Chez Receptiviti, on pense avoir la solution. En remplacement des habituels questionnaires envoyés aux employé·es, l'entreprise créatrice d'applications d'intelligence artificielle (IA), basée à Toronto, propose d'analyser leur manière de communiquer. Mails, messagerie pro, conversations avec les collègues et les supérieur·es, chaque élément de langage est passé au peigne fin de la technologie afin de déterminer des schémas récurrents traduisant le bien-être ou le mal-être de l'employé·e.
Un décryptage minutieux des «signifiants»
Receptiviti ne se focalise pas uniquement sur les mots traduisant un sentiment («je suis frustré, fatigué», etc.), mais s'intéresse à tous les segments d'une phrase, prépositions et pronoms en tête. En 2013, l'un de ses cofondateurs, James W. Pennebaker, psychologue de formation, expliquait dans un TEDx talk, comment il était parvenu à cette méthode: «Moins de la moitié des mots que nous utilisons sont porteurs de sens. Ainsi, dans la phrase: “Je suis très frustré”, c'est uniquement le dernier mot qui permet de comprendre l'objet du message».
Mais, d'après Pennebaker, le reste du discours, plus subtil, n'en reste pas moins révélateur. Les personnes malheureuses ont ainsi tendance à utiliser de manière répétée les pronoms personnels «je» ou «moi», tandis que les mots faisant référence à une tierce personne («lui», «elle») sont nettement moins employés. Ces mêmes individus sont également plus disposés à parler du présent que du futur. Le psychologue va plus loin en expliquant que, pour une grande majorité de personnes, ces éléments de langages sont utilisés inconsciemment, d'où l'intérêt de les repérer le plus tôt possible.

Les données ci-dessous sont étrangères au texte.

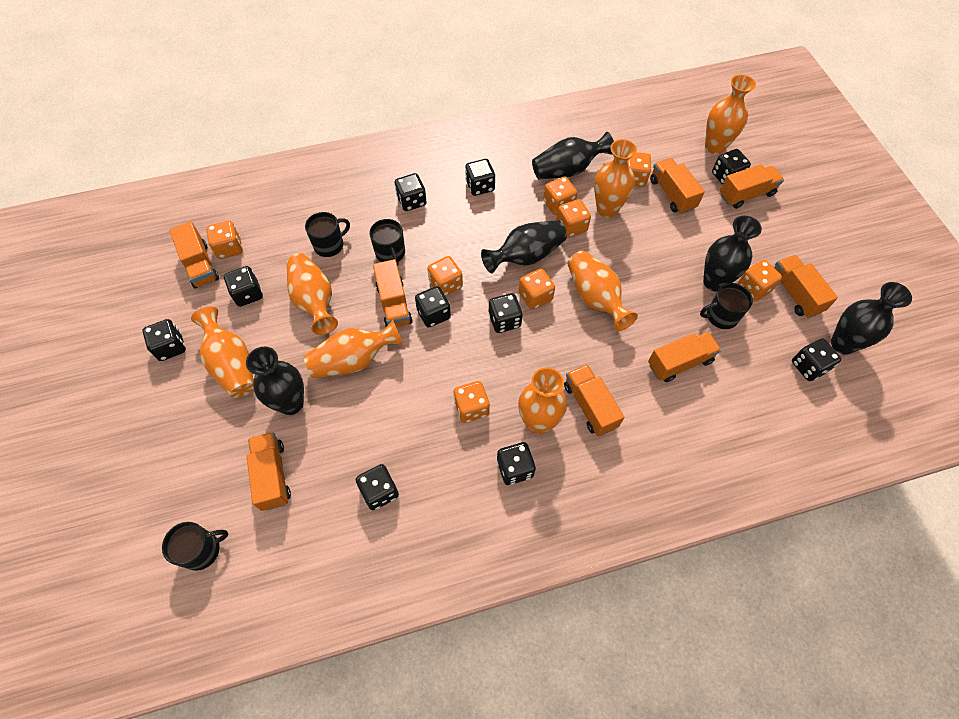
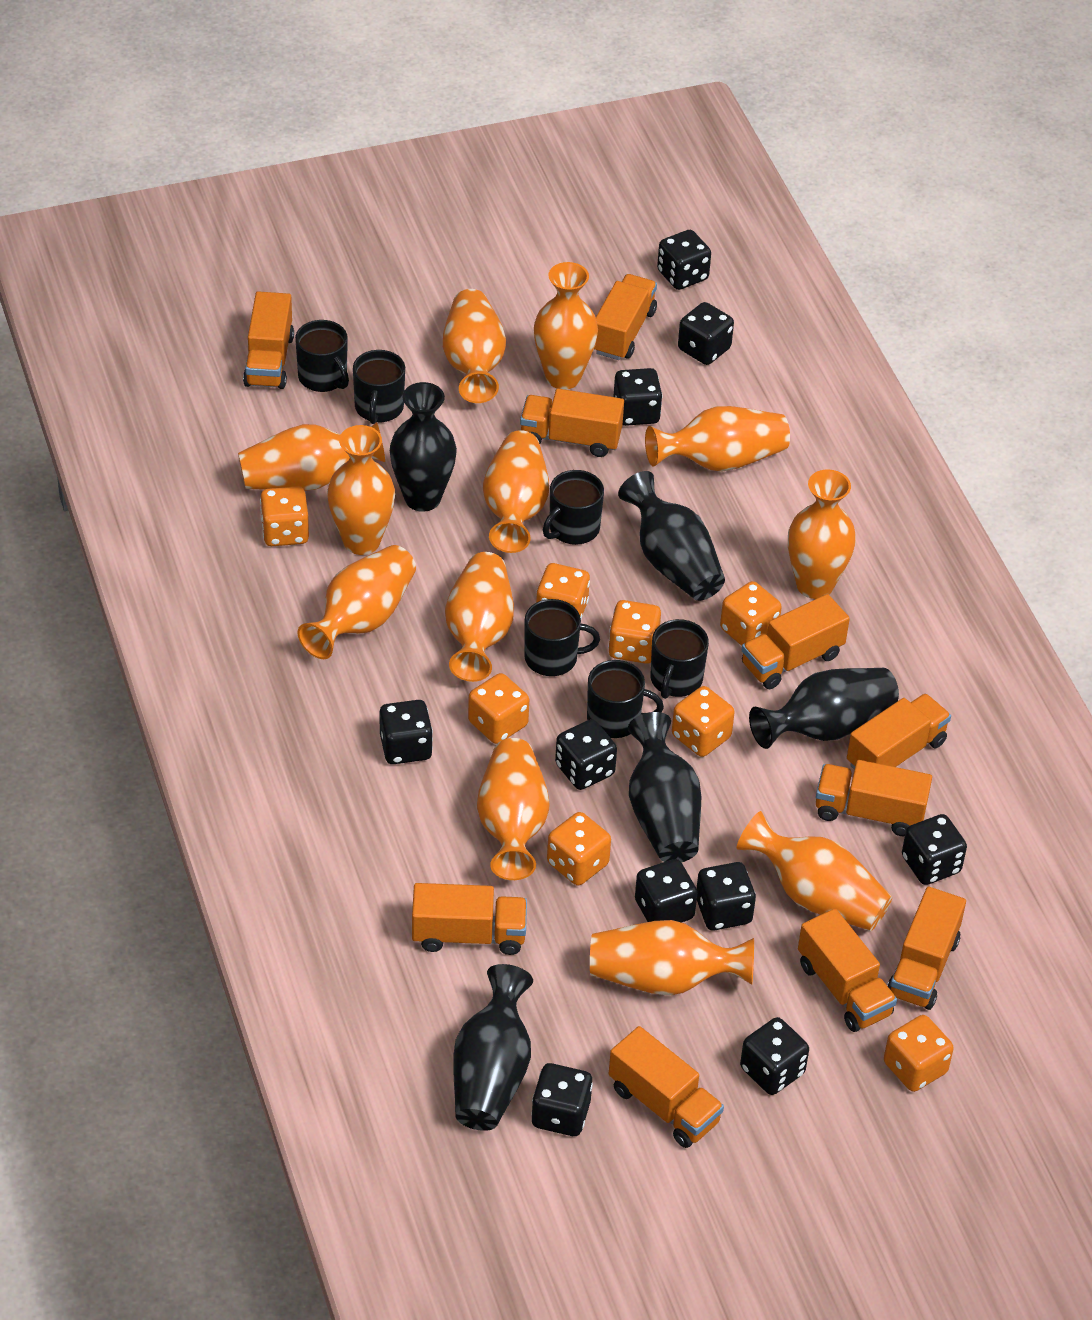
black mug: 4 -> 6
orange truck: 8 -> 10
orange vase: 7 -> 12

Une démarche basée sur le volontariat
Si cette théorie n'est pas nouvelle, son application managériale n'a pas manqué de susciter quelques craintes légitimes. La comparaison a beau être rabâchée, la méthode n'est pas sans rappeler le Big Brother orwellien. Carolyn Axtell maîtresse de conférences en psychologie du travail à l'université de Sheffield en Grande-Bretagne, s'est inquiétée dans les colonnes de The Conversation de l'utilisation de la big data sur le lieu de travail et appelle à plus de clarté pour s'assurer que les employé·es soient tenu·es au courant.
Mais Jonathan Kreindler, directeur et cofondateur de Receptiviti, se veut rassurant: son entreprise n'analyse pas les résultats par individu, mais s'intéresse aux équipes et aux groupes. Par exemple, elle peut offrir un baromètre intéressant quant à l'inclusion des femmes ou classifier le bien-être des employé·es en fonction de leur ancienneté. De plus, pour utiliser la méthode, l'accord des personnes qui travaillent au sein de l'entreprise est obligatoire.
Des solutions d'avenir pour le management
Alors que les géants de la Silicon Valley sont en proie à de nombreuses crises internes (plainte pour harcèlement sexuel, cadences harassantes, culte de la performance), le management se tourne vers de nouvelles solutions. Ainsi, cette année, est sorti Isaak, un outil de traçabilité permettant de repérer les risques de burn-out, conçu par l'entreprise StatusToday et fonctionnant sur le même modèle que Receptiviti.
Ces méthodes promettant de repérer le mal-être au travail semblent promis à un bel avenir. C'est du moins l'avis de Jonathan Kreindler: «Que vous soyez une entreprise du secteur technologique qui n'existe que depuis cinq ans ou une grosse banque qui a plus d'un siècle d'existence, voici les problématiques auxquelles vous devez répondre aujourd'hui. Comprendre comment le mal-être se manifeste permet d'y répondre le plus efficacement et le plus rapidement possible.»